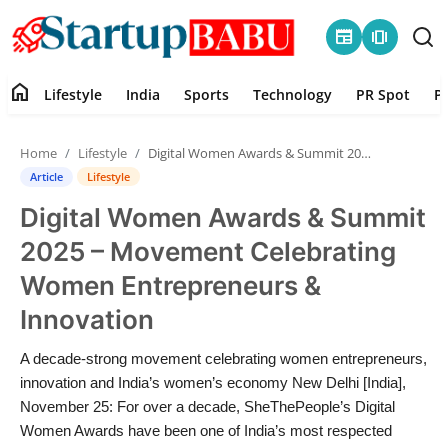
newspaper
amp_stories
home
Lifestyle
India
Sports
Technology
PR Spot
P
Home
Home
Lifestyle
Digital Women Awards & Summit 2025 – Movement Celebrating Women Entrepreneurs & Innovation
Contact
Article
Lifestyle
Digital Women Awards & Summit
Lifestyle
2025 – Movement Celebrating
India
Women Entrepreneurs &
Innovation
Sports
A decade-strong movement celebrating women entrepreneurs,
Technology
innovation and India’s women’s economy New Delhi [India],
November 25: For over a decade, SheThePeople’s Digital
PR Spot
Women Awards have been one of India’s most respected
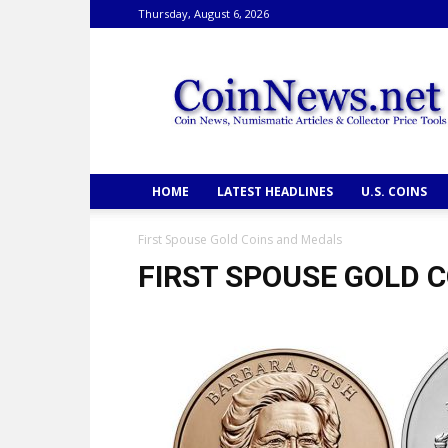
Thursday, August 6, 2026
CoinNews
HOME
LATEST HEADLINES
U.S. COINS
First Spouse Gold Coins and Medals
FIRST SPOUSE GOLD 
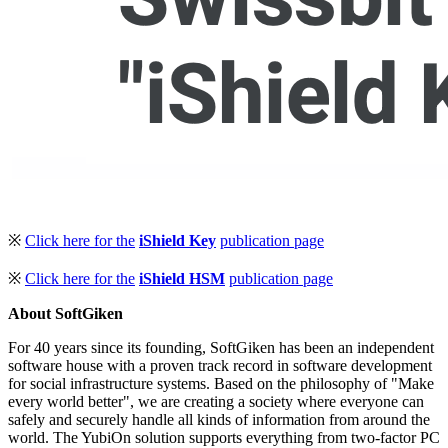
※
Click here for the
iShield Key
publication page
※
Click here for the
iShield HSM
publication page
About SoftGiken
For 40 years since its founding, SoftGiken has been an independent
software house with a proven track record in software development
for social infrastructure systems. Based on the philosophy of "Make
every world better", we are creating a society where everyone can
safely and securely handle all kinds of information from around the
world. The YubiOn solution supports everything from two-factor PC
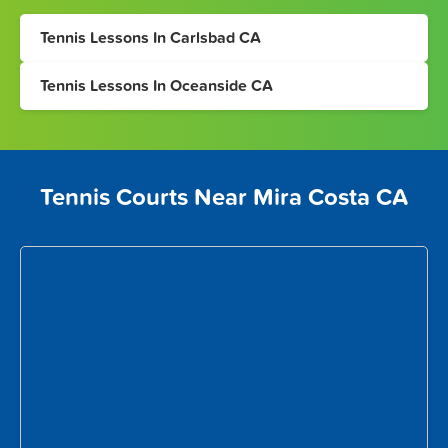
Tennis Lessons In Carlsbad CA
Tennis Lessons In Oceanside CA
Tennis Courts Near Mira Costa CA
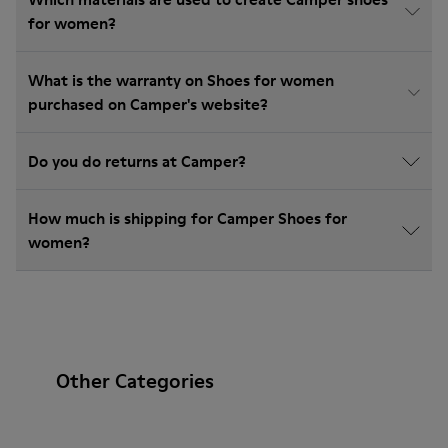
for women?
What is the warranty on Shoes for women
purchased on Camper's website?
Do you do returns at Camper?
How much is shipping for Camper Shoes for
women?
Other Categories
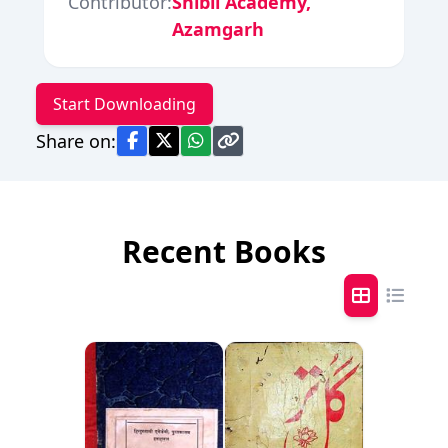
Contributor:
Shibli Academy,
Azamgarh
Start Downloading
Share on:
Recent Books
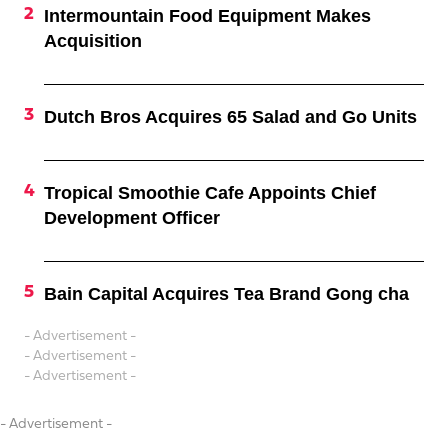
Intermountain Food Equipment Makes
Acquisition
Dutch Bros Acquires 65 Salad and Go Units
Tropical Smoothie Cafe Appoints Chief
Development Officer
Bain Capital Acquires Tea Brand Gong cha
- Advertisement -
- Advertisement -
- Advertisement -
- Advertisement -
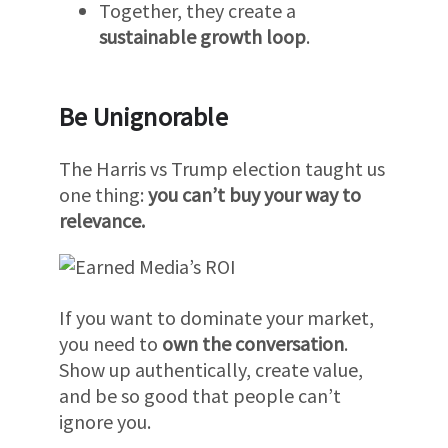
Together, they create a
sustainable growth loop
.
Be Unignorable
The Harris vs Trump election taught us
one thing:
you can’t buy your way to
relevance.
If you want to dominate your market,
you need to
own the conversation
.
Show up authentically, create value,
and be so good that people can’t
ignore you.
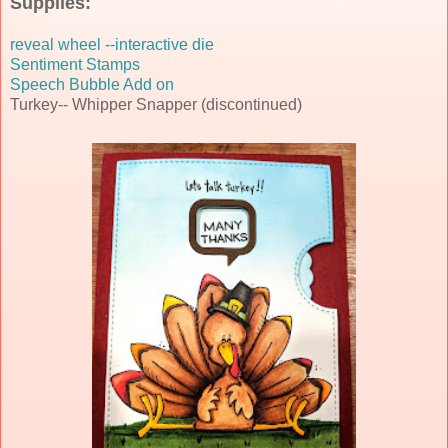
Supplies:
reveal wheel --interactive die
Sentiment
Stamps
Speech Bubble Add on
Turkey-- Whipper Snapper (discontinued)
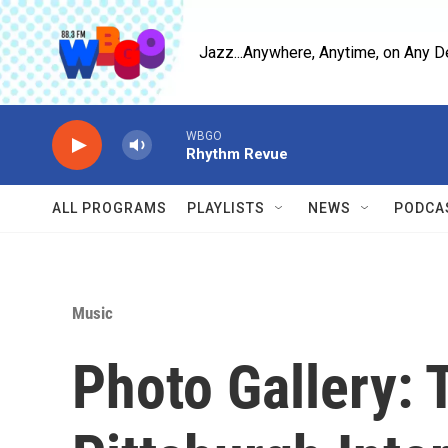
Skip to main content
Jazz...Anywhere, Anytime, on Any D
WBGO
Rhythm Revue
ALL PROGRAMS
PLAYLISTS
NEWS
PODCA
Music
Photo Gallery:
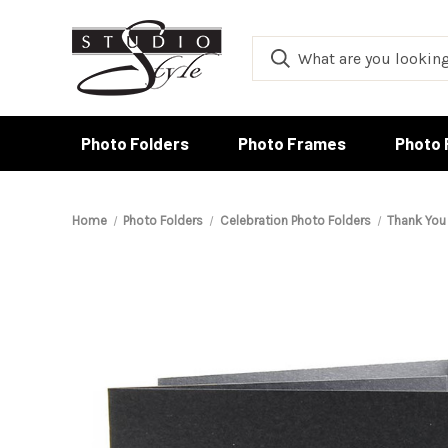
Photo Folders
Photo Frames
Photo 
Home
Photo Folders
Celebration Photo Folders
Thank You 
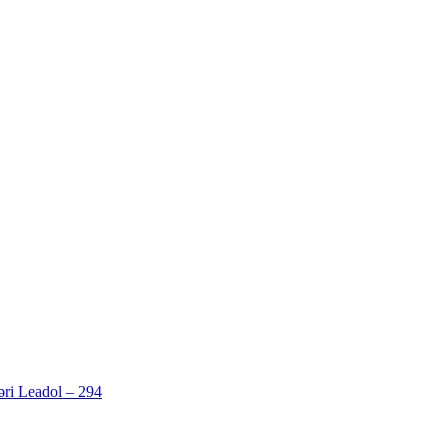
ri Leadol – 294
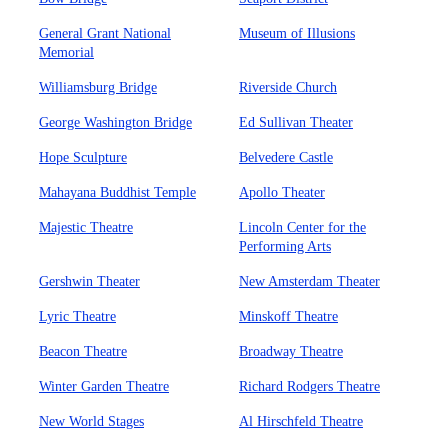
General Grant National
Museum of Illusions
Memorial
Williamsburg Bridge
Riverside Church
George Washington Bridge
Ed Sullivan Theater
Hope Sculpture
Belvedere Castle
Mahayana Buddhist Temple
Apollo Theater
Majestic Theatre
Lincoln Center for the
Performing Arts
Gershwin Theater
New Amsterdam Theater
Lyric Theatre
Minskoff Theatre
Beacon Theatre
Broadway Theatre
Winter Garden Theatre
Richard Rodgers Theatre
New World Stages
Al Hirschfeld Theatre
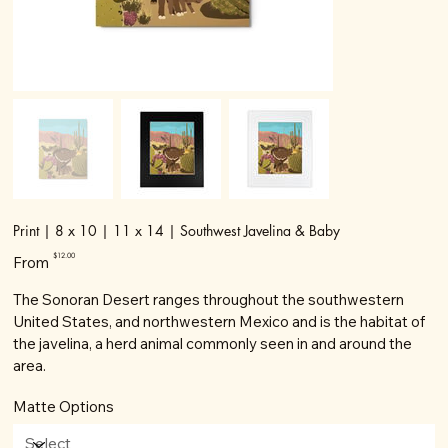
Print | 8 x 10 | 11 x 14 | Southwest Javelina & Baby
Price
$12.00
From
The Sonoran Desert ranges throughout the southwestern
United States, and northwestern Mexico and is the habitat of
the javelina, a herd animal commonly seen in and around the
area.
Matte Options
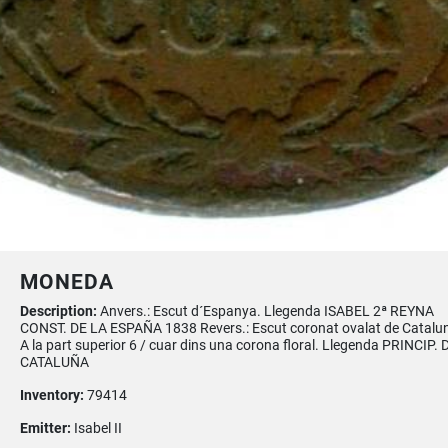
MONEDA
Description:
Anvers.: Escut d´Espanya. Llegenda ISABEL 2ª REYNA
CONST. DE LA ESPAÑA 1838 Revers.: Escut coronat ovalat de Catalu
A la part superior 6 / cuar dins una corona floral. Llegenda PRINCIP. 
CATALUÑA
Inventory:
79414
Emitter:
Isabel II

──────────────────────────────

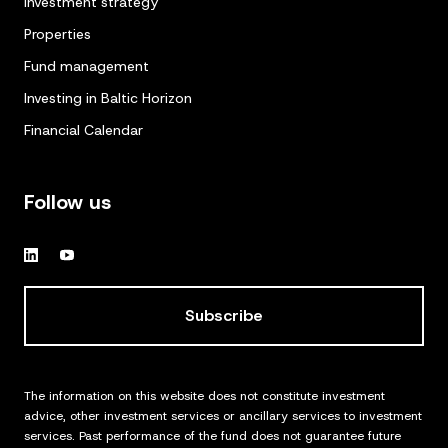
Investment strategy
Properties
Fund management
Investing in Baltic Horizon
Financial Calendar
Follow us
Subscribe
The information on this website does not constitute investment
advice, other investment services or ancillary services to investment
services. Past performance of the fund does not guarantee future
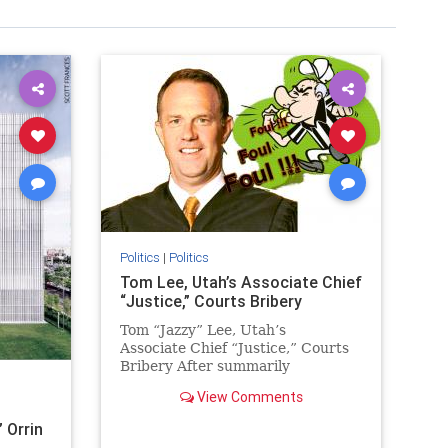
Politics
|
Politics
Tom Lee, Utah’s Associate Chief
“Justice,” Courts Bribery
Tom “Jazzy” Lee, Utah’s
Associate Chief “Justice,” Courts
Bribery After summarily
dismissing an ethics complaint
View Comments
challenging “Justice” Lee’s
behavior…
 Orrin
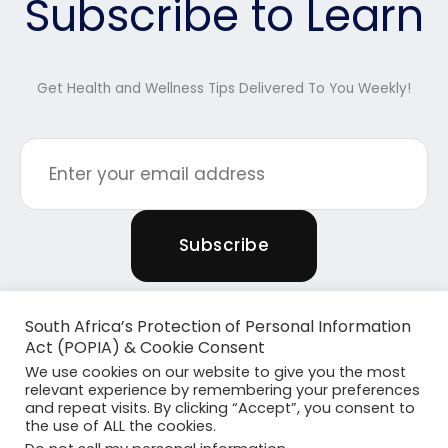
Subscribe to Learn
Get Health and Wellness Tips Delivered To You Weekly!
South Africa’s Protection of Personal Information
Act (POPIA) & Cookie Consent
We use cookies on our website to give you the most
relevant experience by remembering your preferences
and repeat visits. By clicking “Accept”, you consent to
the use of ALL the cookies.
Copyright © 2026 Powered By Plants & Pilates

──────────────────────────────

## REQUIRED WORK:
Please pull out every line above that contains the word "SoftGiken" and copy each one in full.

## SOLUTION TO THIS EXERCISE:
About SoftGiken
For 40 years since its founding, SoftGiken has been an independent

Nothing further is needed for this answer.